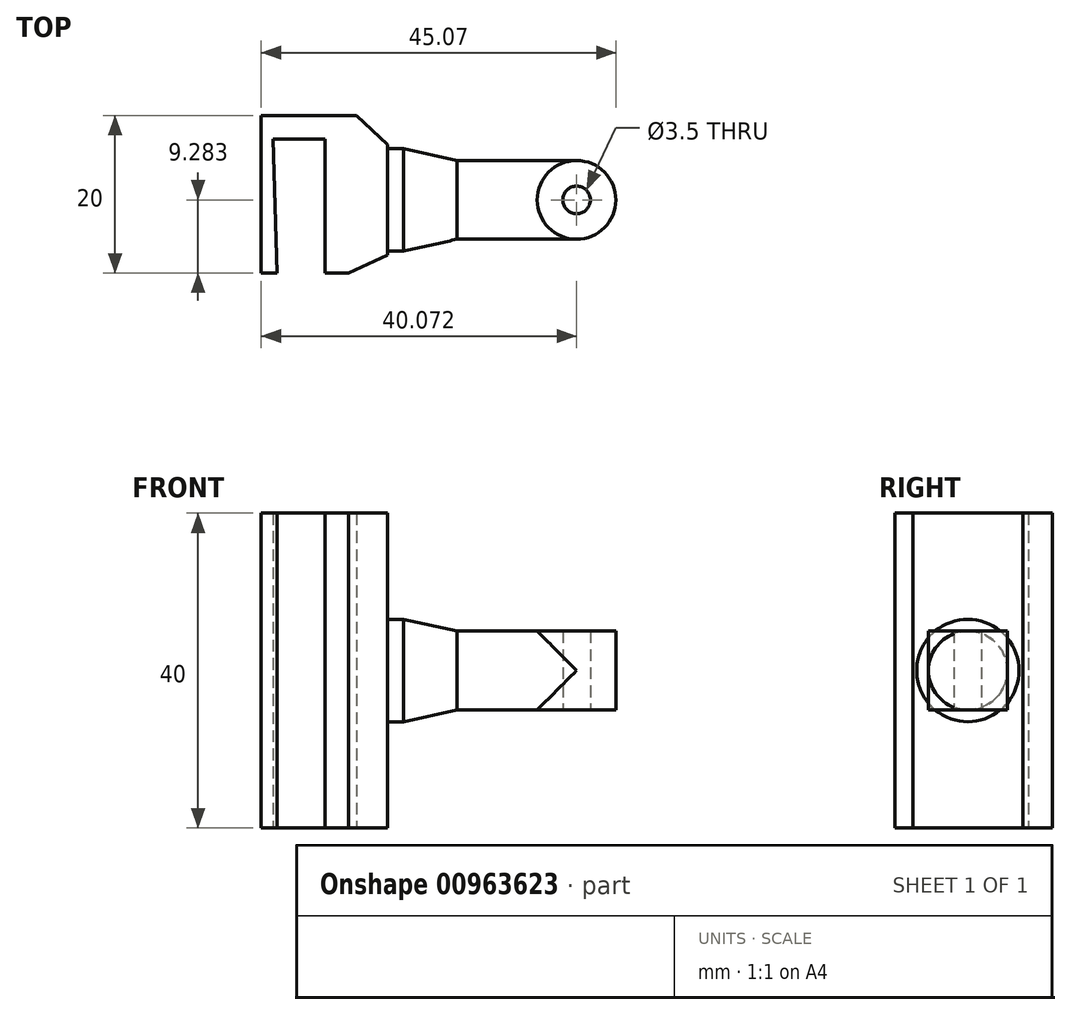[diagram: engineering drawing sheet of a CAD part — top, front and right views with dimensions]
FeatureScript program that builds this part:
annotation { "Feature Type Name" : "Feature", "Feature Type Description" : "" }
export const myFeature = defineFeature(function(context is Context, id is Id, definition is map)
    precondition{}
    {
        {
            var Q0;
            Q0=qCreatedBy(makeId("Top.planeOp"),FACE);
            var sketch = newSketch(context, id + "F0", { "sketchPlane" : qUnion([Q0])});
            skLineSegment(sketch, "E0", {"start": v(-33.94, -23.13) * mm, "end": v(-33.94, -3.13) * mm});
            skLineSegment(sketch, "E1", {"start": v(-33.94, -23.13) * mm, "end": v(-31.94, -23.13) * mm});
            skLineSegment(sketch, "E2", {"start": v(-31.94, -23.13) * mm, "end": v(-32.44, -6.13) * mm});
            skLineSegment(sketch, "E3", {"start": v(-33.94, -3.13) * mm, "end": v(-21.84, -3.13) * mm});
            skLineSegment(sketch, "E4", {"start": v(-25.84, -23.13) * mm, "end": v(-22.84, -23.13) * mm});
            skLineSegment(sketch, "E5", {"start": v(-25.84, -23.13) * mm, "end": v(-25.84, -6.13) * mm});
            skLineSegment(sketch, "E6", {"start": v(-25.84, -6.13) * mm, "end": v(-32.44, -6.13) * mm});
            skLineSegment(sketch, "E7", {"start": v(-21.84, -3.13) * mm, "end": v(-17.87, -6.85) * mm});
            skLineSegment(sketch, "E8", {"start": v(-17.87, -6.85) * mm, "end": v(-17.87, -20.85) * mm});
            skLineSegment(sketch, "E9", {"start": v(-17.87, -20.85) * mm, "end": v(-22.84, -23.13) * mm});
            skLineSegment(sketch, "E10", {"start": v(-17.87, -20.35) * mm, "end": v(-15.87, -20.35) * mm});
            skLineSegment(sketch, "E11", {"start": v(-15.87, -20.35) * mm, "end": v(-15.87, -7.35) * mm});
            skLineSegment(sketch, "E12", {"start": v(-15.87, -7.35) * mm, "end": v(-17.87, -7.35) * mm});
            skLineSegment(sketch, "E13", {"start": v(-17.87, -13.85) * mm, "end": v(-15.87, -13.85) * mm});
            skLineSegment(sketch, "E14", {"start": v(-15.87, -13.85) * mm, "end": v(6.13, -13.85) * mm});
            skLineSegment(sketch, "E15", {"start": v(-15.87, -7.35) * mm, "end": v(-9.07, -8.85) * mm});
            skCircle(sketch, "E16", {"center": v(6.13, -13.85) * mm, "radius": 5 * mm});
            skCircle(sketch, "E17", {"center": v(6.13, -13.85) * mm, "radius": 1.75 * mm});
            skLineSegment(sketch, "E18", {"start": v(-9.07, -13.85) * mm, "end": v(-9.07, -8.85) * mm});
            skLineSegment(sketch, "E19", {"start": v(-9.07, -13.85) * mm, "end": v(-9.07, -18.85) * mm});
            skLineSegment(sketch, "E20", {"start": v(-15.87, -20.35) * mm, "end": v(-9.07, -18.85) * mm});
            skLineSegment(sketch, "E21", {"start": v(-9.07, -8.85) * mm, "end": v(6.13, -8.85) * mm});
            skLineSegment(sketch, "E22", {"start": v(6.13, -8.85) * mm, "end": v(6.13, -18.85) * mm});
            skLineSegment(sketch, "E23", {"start": v(6.13, -18.85) * mm, "end": v(-9.07, -18.85) * mm});
            skSolve(sketch);
        }
        {
            var Q0;
            Q0=makeQuery(id+"F0.imprint","IMPRINT",FACE,{"disambiguationData":[TD([[makeQuery(id+"F0.imprint","IMPRINT",EDGE,{"derivedFrom":sQuery(id+"F0.wireOp",EDGE,"E0")}),-1.0]])]});
            extrude(context, id + "F1", {"entities" : qUnion([Q0]), "endBound" : BoundingType.SYMMETRIC, "depth" : 40 * mm, "offsetDistance" : 25 * mm});
        }
        {
            var Q0;
            {var subQ0=sQuery(id+"F0.wireOp",EDGE,"E12");Q0=makeQuery(id+"F0.imprint","IMPRINT",FACE,{"disambiguationData":[TD([[makeQuery(id+"F0.imprint","IMPRINT",EDGE,{"derivedFrom":subQ0}),1.0]])]});}
            var Q1;
            Q1=sQuery(id+"F0.wireOp",EDGE,"E13");
            revolve(context, id + "F2", {"operationType" : NewBodyOperationType.ADD, "surfaceOperationType" : NewSurfaceOperationType.NEW, "entities" : qUnion([Q0]), "axis" : qUnion([Q1]), "revolveType" : RevolveType.FULL});
        }
        {
            var Q0;
            {var subQ0=sQuery(id+"F0.wireOp",EDGE,"E15");Q0=makeQuery(id+"F0.imprint","IMPRINT",FACE,{"disambiguationData":[TD([[makeQuery(id+"F0.imprint","IMPRINT",EDGE,{"derivedFrom":subQ0}),-1.0]])]});}
            var Q1;
            Q1=sQuery(id+"F0.wireOp",EDGE,"E14");
            revolve(context, id + "F3", {"operationType" : NewBodyOperationType.ADD, "surfaceOperationType" : NewSurfaceOperationType.NEW, "entities" : qUnion([Q0]), "axis" : qUnion([Q1]), "revolveType" : RevolveType.FULL});
        }
        {
            var Q0;
            {var subQ0=sQuery(id+"F0.wireOp",EDGE,"E18");Q0=makeQuery(id+"F0.imprint","IMPRINT",FACE,{"disambiguationData":[TD([[makeQuery(id+"F0.imprint","IMPRINT",EDGE,{"derivedFrom":subQ0}),-1.0]])]});}
            var Q1;
            {var subQ0=sQuery(id+"F0.wireOp",EDGE,"E16");var subQ1=sQuery(id+"F0.wireOp",EDGE,"E14");var subQ2=makeQuery(id+"F0.imprint","INTERSECT",VERTEX,{"derivedFrom":[subQ1,subQ0]});Q1=makeQuery(id+"F0.imprint","IMPRINT",FACE,{"disambiguationData":[TD([[makeQuery(id+"F0.imprint","IMPRINT",EDGE,{"disambiguationData":[TD([[subQ2,-1.0]])],"derivedFrom":subQ1}),1.0]])]});}
            var Q2;
            {var subQ0=sQuery(id+"F0.wireOp",EDGE,"E22");var subQ1=sQuery(id+"F0.wireOp",EDGE,"E14");var subQ2=makeQuery(id+"F0.imprint","INTERSECT",VERTEX,{"derivedFrom":[subQ1,subQ0]});Q2=makeQuery(id+"F0.imprint","IMPRINT",FACE,{"disambiguationData":[TD([[makeQuery(id+"F0.imprint","IMPRINT",EDGE,{"disambiguationData":[TD([[subQ2,1.0]])],"derivedFrom":subQ1}),1.0]])]});}
            var Q3;
            Q3=sQuery(id+"F0.wireOp",EDGE,"E14");
            revolve(context, id + "F4", {"operationType" : NewBodyOperationType.ADD, "surfaceOperationType" : NewSurfaceOperationType.NEW, "entities" : qUnion([Q0, Q1, Q2]), "axis" : qUnion([Q3]), "revolveType" : RevolveType.FULL});
        }
        {
            var Q0;
            {var subQ0=sQuery(id+"F0.wireOp",EDGE,"E22");var subQ1=sQuery(id+"F0.wireOp",EDGE,"E14");var subQ2=makeQuery(id+"F0.imprint","INTERSECT",VERTEX,{"derivedFrom":[subQ1,subQ0]});Q0=makeQuery(id+"F0.imprint","IMPRINT",FACE,{"disambiguationData":[TD([[makeQuery(id+"F0.imprint","IMPRINT",EDGE,{"disambiguationData":[TD([[subQ2,1.0]])],"derivedFrom":subQ1}),-1.0]])]});}
            var Q1;
            {var subQ0=sQuery(id+"F0.wireOp",EDGE,"E22");var subQ1=sQuery(id+"F0.wireOp",EDGE,"E17");var subQ2=makeQuery(id+"F0.imprint","INTERSECT",VERTEX,{"disambiguationData":[OD(0.0)],"derivedFrom":[subQ1,subQ0]});Q1=makeQuery(id+"F0.imprint","IMPRINT",FACE,{"disambiguationData":[TD([[makeQuery(id+"F0.imprint","IMPRINT",EDGE,{"disambiguationData":[TD([[subQ2,1.0]])],"derivedFrom":subQ1}),1.0]])]});}
            var Q2;
            {var subQ0=sQuery(id+"F0.wireOp",EDGE,"E22");var subQ1=sQuery(id+"F0.wireOp",EDGE,"E14");var subQ2=makeQuery(id+"F0.imprint","INTERSECT",VERTEX,{"derivedFrom":[subQ1,subQ0]});Q2=makeQuery(id+"F0.imprint","IMPRINT",FACE,{"disambiguationData":[TD([[makeQuery(id+"F0.imprint","IMPRINT",EDGE,{"disambiguationData":[TD([[subQ2,1.0]])],"derivedFrom":subQ1}),1.0]])]});}
            extrude(context, id + "F5", {"entities" : qUnion([Q0, Q1, Q2]), "operationType" : NewBodyOperationType.REMOVE, "endBound" : BoundingType.SYMMETRIC, "depth" : 10 * mm, "offsetDistance" : 25 * mm});
        }
        {
            var Q0;
            {var subQ0=sQuery(id+"F0.wireOp",EDGE,"E16");var subQ1=sQuery(id+"F0.wireOp",EDGE,"E14");var subQ2=makeQuery(id+"F0.imprint","INTERSECT",VERTEX,{"derivedFrom":[subQ1,subQ0]});Q0=makeQuery(id+"F0.imprint","IMPRINT",FACE,{"disambiguationData":[TD([[makeQuery(id+"F0.imprint","IMPRINT",EDGE,{"disambiguationData":[TD([[subQ2,-1.0]])],"derivedFrom":subQ1}),1.0]])]});}
            var Q1;
            {var subQ0=sQuery(id+"F0.wireOp",EDGE,"E16");var subQ1=sQuery(id+"F0.wireOp",EDGE,"E14");var subQ2=makeQuery(id+"F0.imprint","INTERSECT",VERTEX,{"derivedFrom":[subQ1,subQ0]});Q1=makeQuery(id+"F0.imprint","IMPRINT",FACE,{"disambiguationData":[TD([[makeQuery(id+"F0.imprint","IMPRINT",EDGE,{"disambiguationData":[TD([[subQ2,-1.0]])],"derivedFrom":subQ1}),-1.0]])]});}
            var Q2;
            {var subQ0=sQuery(id+"F0.wireOp",EDGE,"E22");var subQ4=sQuery(id+"F0.wireOp",EDGE,"E17");var subQ5=makeQuery(id+"F0.imprint","INTERSECT",VERTEX,{"disambiguationData":[OD(0.0)],"derivedFrom":[subQ4,subQ0]});Q2=makeQuery(id+"F0.imprint","IMPRINT",FACE,{"disambiguationData":[TD([[makeQuery(id+"F0.imprint","IMPRINT",EDGE,{"disambiguationData":[TD([[subQ5,1.0]])],"derivedFrom":subQ4}),-1.0]])]});}
            extrude(context, id + "F6", {"entities" : qUnion([Q0, Q1, Q2]), "operationType" : NewBodyOperationType.ADD, "endBound" : BoundingType.SYMMETRIC, "depth" : 10 * mm, "offsetDistance" : 25 * mm});
        }
    });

§ **TASK INSTRUCTIONS**
Rewrite the lines from the start of the entries through the line containing "export const myFeature", replacing "myFeature" with "partFeature" and leaving everything else unchanged. Omit the pictures from your answer.

§ **THE OUTPUT**
[diagram: engineering drawing sheet of a CAD part — top, front and right views with dimensions]
FeatureScript program that builds this part:
annotation { "Feature Type Name" : "Feature", "Feature Type Description" : "" }
export const partFeature = defineFeature(function(context is Context, id is Id, definition is map)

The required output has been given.